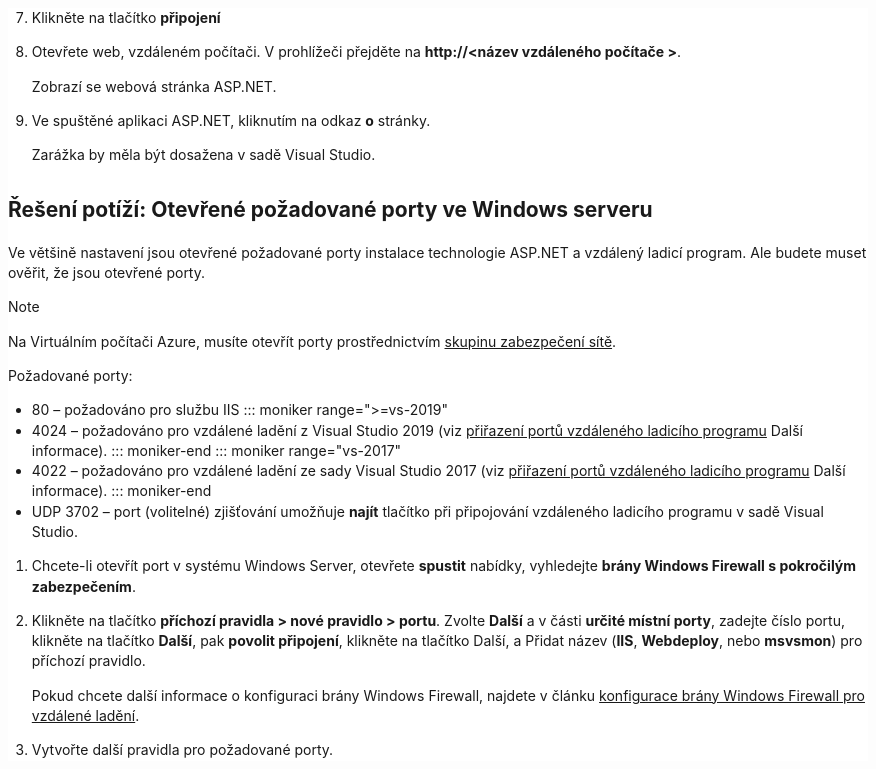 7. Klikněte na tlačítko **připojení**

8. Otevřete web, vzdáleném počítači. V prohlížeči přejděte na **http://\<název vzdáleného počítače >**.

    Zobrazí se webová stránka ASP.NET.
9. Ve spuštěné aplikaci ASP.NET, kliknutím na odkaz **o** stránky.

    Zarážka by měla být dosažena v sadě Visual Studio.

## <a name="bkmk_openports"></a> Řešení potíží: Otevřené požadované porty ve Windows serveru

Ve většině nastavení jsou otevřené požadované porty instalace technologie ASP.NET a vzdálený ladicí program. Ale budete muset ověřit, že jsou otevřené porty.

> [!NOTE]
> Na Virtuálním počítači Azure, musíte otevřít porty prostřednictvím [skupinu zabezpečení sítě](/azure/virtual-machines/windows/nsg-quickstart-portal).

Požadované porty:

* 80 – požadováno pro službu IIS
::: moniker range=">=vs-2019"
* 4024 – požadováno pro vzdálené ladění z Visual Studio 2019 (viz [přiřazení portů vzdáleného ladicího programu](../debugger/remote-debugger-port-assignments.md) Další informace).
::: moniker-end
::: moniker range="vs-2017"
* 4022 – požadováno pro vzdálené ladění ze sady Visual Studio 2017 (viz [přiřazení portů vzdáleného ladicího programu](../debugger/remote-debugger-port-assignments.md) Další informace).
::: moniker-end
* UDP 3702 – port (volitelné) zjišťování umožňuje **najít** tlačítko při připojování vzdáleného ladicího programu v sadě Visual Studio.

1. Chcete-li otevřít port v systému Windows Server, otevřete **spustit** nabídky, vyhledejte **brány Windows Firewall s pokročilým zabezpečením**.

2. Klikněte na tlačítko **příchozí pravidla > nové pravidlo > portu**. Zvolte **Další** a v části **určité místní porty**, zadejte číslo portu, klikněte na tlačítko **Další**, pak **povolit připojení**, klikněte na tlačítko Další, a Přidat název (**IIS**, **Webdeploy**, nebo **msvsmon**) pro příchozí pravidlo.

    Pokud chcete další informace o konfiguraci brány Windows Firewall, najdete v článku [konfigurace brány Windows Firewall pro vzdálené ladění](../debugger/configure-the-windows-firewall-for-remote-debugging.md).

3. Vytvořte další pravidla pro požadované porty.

|---|

◆ What to do ◆
I'd like the records above given again exactly, please, without the pictures.

◆ Answer space ◆
 7. Klikněte na tlačítko **připojení**

8. Otevřete web, vzdáleném počítači. V prohlížeči přejděte na **http://\<název vzdáleného počítače >**.

    Zobrazí se webová stránka ASP.NET.
9. Ve spuštěné aplikaci ASP.NET, kliknutím na odkaz **o** stránky.

    Zarážka by měla být dosažena v sadě Visual Studio.

## <a name="bkmk_openports"></a> Řešení potíží: Otevřené požadované porty ve Windows serveru

Ve většině nastavení jsou otevřené požadované porty instalace technologie ASP.NET a vzdálený ladicí program. Ale budete muset ověřit, že jsou otevřené porty.

> [!NOTE]
> Na Virtuálním počítači Azure, musíte otevřít porty prostřednictvím [skupinu zabezpečení sítě](/azure/virtual-machines/windows/nsg-quickstart-portal).

Požadované porty:

* 80 – požadováno pro službu IIS
::: moniker range=">=vs-2019"
* 4024 – požadováno pro vzdálené ladění z Visual Studio 2019 (viz [přiřazení portů vzdáleného ladicího programu](../debugger/remote-debugger-port-assignments.md) Další informace).
::: moniker-end
::: moniker range="vs-2017"
* 4022 – požadováno pro vzdálené ladění ze sady Visual Studio 2017 (viz [přiřazení portů vzdáleného ladicího programu](../debugger/remote-debugger-port-assignments.md) Další informace).
::: moniker-end
* UDP 3702 – port (volitelné) zjišťování umožňuje **najít** tlačítko při připojování vzdáleného ladicího programu v sadě Visual Studio.

1. Chcete-li otevřít port v systému Windows Server, otevřete **spustit** nabídky, vyhledejte **brány Windows Firewall s pokročilým zabezpečením**.

2. Klikněte na tlačítko **příchozí pravidla > nové pravidlo > portu**. Zvolte **Další** a v části **určité místní porty**, zadejte číslo portu, klikněte na tlačítko **Další**, pak **povolit připojení**, klikněte na tlačítko Další, a Přidat název (**IIS**, **Webdeploy**, nebo **msvsmon**) pro příchozí pravidlo.

    Pokud chcete další informace o konfiguraci brány Windows Firewall, najdete v článku [konfigurace brány Windows Firewall pro vzdálené ladění](../debugger/configure-the-windows-firewall-for-remote-debugging.md).

3. Vytvořte další pravidla pro požadované porty.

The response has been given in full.